Em Santos, cidade do litoral paulista onde se passa a trama, a organização constrói, desde 2006, uma ponte entre jovens da periferia e o setor audiovisual, por meio de oficinas e produção de curtas. “Sócrates” foi o primeiro longa deles e também de Moratto.

Nascido nos Estados Unidos, o cineasta filho de uma brasileira foi voluntário no projeto numa de suas habituais passagens pelo Brasil. Saiu de lá com a ideia de retornar para fazerem um filme juntos.

“Essa experiência me marcou muito e, desde então, passei por muitas coisas”, diz. “Minha mãe morreu, eu voltei para o Brasil para ficar um tempo aqui e me reconectei com meus amigos do Querô. A ideia para o filme veio, eu apresentei e fechamos essa parceria.”

Foram cerca de 60 jovens envolvidos na produção de “Sócrates”, de captadores de som a Thayná Mantesso, uma das roteiristas. Moratto conta que, por serem moradores da periferia santista, eles ajudaram a tornar sua história verossímil.

“O que diferencia esse filme é que as pessoas que vivem essa realidade o fizeram, tornando a trama autêntica e respeitosa. Eu tenho muito orgulho de poder gerar empatia com o filme e de unir as pessoas, porque falamos de algo que é universal, de dor e sofrimento. E isso não tem raça ou orientação sexual, isso é humano.”

Foi esse pensamento que o levou ao encontro de seu protagonista —Christian Malheiros é outro jovem da periferia de Santos, agora alçado à fama pelo seriado “Sintonia”, da Netflix, em que vive um garoto que se envolve com o tráfico.

“Quando abriram os testes para ‘Sócrates’, eu não tive interesse, achava que não era pra mim”, conta o ator. “Eu estava dando aula em um projeto social de teatro e perguntaram se alguém da turma queria tentar.

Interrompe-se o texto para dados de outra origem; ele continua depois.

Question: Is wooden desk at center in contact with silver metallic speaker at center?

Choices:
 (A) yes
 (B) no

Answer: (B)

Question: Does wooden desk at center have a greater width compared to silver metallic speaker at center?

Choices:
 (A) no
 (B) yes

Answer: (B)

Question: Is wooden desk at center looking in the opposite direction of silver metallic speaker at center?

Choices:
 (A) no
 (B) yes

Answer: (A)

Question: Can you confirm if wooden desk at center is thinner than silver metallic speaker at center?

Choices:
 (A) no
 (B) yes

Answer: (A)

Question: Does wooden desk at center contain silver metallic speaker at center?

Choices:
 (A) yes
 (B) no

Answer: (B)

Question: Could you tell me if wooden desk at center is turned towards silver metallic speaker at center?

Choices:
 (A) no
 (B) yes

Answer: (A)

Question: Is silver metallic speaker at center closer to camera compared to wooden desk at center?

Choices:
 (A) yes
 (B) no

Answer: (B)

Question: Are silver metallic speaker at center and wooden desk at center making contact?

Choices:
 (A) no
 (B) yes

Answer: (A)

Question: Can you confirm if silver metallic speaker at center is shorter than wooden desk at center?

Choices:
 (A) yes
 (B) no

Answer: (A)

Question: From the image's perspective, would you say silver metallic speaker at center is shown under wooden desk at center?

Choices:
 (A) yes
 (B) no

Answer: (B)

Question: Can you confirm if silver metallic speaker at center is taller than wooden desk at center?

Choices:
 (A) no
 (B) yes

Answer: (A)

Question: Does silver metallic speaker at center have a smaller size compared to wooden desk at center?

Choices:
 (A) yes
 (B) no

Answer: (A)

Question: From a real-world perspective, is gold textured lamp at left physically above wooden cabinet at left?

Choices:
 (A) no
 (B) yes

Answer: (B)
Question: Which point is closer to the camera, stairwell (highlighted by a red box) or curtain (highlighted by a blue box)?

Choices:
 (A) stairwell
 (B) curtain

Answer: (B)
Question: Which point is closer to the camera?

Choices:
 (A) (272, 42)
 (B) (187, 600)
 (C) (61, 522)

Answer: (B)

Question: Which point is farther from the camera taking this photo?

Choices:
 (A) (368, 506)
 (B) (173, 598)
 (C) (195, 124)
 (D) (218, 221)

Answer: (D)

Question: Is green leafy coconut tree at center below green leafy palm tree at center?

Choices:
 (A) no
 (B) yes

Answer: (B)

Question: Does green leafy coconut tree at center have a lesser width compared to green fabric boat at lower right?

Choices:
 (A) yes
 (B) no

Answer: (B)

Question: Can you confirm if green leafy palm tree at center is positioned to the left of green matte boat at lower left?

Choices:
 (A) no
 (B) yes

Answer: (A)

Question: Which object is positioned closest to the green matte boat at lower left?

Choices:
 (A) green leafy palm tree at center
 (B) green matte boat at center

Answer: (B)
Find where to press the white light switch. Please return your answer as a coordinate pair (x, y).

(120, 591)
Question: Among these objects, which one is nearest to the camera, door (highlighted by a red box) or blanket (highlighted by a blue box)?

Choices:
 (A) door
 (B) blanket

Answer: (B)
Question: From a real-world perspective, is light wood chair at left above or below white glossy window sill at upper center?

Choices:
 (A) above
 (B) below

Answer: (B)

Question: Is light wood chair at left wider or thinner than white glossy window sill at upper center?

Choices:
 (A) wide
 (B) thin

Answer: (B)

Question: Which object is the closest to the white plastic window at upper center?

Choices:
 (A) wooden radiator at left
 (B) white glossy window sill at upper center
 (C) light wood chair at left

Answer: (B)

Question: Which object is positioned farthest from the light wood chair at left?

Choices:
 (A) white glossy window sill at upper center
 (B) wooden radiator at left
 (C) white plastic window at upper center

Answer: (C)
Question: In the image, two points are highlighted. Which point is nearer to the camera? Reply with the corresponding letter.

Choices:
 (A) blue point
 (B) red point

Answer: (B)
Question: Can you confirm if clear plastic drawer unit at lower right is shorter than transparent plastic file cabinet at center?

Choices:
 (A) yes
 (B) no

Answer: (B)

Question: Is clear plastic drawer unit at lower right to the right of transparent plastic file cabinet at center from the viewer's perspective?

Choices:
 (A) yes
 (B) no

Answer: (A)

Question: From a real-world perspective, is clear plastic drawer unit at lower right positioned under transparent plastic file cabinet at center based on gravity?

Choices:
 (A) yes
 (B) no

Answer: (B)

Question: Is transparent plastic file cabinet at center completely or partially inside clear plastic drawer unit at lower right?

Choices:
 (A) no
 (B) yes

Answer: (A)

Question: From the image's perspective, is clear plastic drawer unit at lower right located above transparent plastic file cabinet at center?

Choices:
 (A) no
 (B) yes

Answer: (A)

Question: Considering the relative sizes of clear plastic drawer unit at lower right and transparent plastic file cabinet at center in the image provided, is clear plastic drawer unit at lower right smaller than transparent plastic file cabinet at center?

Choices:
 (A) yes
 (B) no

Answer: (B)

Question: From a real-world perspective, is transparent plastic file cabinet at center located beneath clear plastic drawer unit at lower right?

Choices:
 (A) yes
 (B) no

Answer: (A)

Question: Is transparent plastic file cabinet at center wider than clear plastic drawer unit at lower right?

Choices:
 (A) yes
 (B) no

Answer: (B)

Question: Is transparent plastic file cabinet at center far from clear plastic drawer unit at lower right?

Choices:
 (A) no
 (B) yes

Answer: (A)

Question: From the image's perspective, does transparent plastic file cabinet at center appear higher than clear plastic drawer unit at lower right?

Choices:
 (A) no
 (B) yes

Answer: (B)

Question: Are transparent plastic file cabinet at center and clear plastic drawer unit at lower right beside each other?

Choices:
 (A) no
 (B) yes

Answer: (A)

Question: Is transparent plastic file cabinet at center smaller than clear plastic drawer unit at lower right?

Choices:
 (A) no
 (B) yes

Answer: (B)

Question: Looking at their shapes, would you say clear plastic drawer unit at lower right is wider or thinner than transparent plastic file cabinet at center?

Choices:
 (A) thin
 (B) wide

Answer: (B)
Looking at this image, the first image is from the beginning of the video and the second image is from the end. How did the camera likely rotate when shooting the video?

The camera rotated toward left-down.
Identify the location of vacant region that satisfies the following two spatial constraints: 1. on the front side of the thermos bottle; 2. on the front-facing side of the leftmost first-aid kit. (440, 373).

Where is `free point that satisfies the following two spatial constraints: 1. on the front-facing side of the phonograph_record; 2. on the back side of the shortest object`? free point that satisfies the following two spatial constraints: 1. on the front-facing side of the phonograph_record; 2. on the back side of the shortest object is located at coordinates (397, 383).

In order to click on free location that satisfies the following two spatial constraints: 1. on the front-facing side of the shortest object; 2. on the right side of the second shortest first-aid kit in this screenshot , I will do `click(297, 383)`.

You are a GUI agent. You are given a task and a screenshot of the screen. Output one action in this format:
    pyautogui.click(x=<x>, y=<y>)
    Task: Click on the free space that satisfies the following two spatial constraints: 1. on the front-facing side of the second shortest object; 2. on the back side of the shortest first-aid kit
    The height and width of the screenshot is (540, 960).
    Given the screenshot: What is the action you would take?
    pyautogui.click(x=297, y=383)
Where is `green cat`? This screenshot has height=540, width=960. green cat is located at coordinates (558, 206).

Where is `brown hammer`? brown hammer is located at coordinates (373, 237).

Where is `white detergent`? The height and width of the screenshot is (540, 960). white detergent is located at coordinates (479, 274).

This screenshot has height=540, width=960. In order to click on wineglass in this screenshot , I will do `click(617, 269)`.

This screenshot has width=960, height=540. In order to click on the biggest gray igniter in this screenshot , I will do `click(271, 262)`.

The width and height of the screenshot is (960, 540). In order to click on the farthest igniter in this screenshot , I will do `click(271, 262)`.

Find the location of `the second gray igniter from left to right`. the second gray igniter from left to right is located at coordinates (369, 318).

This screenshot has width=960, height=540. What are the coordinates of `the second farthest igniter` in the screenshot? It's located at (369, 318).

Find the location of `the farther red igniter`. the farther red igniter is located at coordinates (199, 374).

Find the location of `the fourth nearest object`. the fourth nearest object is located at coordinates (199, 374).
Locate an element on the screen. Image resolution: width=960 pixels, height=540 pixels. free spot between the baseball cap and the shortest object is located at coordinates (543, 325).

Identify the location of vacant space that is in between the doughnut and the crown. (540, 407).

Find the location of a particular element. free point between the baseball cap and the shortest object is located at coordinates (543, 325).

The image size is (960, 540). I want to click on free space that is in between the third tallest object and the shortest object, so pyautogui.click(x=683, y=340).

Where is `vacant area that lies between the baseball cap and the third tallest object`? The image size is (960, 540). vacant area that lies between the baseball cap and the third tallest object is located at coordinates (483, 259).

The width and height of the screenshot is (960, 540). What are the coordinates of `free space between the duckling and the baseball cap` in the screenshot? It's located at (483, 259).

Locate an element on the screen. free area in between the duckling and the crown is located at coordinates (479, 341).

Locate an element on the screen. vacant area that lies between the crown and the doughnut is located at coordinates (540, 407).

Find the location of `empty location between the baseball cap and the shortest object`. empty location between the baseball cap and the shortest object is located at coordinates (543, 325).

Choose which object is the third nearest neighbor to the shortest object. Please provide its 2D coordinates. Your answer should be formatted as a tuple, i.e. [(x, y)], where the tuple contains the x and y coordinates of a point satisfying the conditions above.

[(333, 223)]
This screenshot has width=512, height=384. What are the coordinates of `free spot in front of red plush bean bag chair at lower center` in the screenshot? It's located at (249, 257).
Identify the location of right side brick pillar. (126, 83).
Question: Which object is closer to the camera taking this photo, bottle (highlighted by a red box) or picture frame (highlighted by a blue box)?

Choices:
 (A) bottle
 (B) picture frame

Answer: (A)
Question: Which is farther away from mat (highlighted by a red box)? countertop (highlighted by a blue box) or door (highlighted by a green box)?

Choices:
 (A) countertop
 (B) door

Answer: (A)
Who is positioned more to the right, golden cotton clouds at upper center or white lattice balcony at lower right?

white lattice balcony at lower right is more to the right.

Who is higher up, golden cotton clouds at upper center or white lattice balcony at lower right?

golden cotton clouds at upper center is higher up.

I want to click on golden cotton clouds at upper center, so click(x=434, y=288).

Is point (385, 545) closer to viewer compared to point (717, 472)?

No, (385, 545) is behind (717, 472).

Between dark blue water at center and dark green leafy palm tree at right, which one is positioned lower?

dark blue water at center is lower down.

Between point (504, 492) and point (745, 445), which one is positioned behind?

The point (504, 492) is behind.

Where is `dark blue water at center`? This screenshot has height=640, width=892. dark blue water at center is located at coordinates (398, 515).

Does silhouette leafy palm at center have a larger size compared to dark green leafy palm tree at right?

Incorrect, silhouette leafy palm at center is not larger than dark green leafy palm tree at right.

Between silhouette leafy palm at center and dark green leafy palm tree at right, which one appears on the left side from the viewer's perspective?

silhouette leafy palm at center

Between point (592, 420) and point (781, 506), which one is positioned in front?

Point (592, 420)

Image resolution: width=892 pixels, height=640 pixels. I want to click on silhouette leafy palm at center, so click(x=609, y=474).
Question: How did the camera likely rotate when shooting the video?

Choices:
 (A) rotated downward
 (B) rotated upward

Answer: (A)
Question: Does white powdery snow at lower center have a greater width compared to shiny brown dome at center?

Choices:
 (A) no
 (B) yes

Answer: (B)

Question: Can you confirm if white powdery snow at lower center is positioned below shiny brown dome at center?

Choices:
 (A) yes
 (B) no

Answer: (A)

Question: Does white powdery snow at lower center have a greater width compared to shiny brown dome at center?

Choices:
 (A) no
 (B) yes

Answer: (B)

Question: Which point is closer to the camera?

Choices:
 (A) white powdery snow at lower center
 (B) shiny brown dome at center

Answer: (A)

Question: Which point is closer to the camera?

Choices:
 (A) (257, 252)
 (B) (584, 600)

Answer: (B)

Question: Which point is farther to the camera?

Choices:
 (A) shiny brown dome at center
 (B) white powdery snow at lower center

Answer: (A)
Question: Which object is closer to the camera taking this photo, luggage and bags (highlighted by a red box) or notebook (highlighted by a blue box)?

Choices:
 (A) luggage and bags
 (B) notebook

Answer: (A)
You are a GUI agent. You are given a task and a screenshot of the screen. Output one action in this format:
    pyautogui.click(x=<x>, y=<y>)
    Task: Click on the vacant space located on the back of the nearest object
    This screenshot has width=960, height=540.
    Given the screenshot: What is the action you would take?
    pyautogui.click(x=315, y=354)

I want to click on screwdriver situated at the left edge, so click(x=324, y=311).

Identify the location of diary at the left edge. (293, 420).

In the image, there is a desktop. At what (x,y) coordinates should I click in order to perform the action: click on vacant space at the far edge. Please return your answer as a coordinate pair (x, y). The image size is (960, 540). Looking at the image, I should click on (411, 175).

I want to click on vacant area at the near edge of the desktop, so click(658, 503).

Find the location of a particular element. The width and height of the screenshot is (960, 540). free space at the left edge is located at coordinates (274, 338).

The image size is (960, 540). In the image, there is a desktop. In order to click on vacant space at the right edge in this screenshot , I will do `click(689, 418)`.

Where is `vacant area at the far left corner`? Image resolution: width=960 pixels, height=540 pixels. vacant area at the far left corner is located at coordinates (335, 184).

Os alunos não quiseram e insistiram que eu fosse.”

O caminho de Malheiros cruzou com o cinema graças ao antigo programa Mais Educação, do governo federal, que de acordo com ele é “cheio de talentos para serem descobertos”, como no Querô.

“Eu sou um jovem negro da periferia e iniciativas como essas são ferramentas de transformação para jovens como eu, que não têm perspectiva e estão próximos do caminho das drogas.”

Mesmo com essa temática e do modo como “Sócrates” foi produzido, o ator diz que a ideia nunca foi militar por meio do filme. “Nós não levantamos bandeiras, nós estamos falando de uma vida normal. Tocamos em rejeição, homofobia, negritude, juventude, periferia, estrutura familiar, falamos de várias coisas. Então as pessoas assistem ao filme e podem se identificar com diversos aspectos do personagem.”

A cena mais difícil de fazer, conta Malheiros, foi a que o protagonista precisa comer restos de comida do lixo, algo que o remeteu a seu passado, quando chegou a passar fome. “Todos esses jovens que trabalharam no filme têm um pouco de Sócrates.”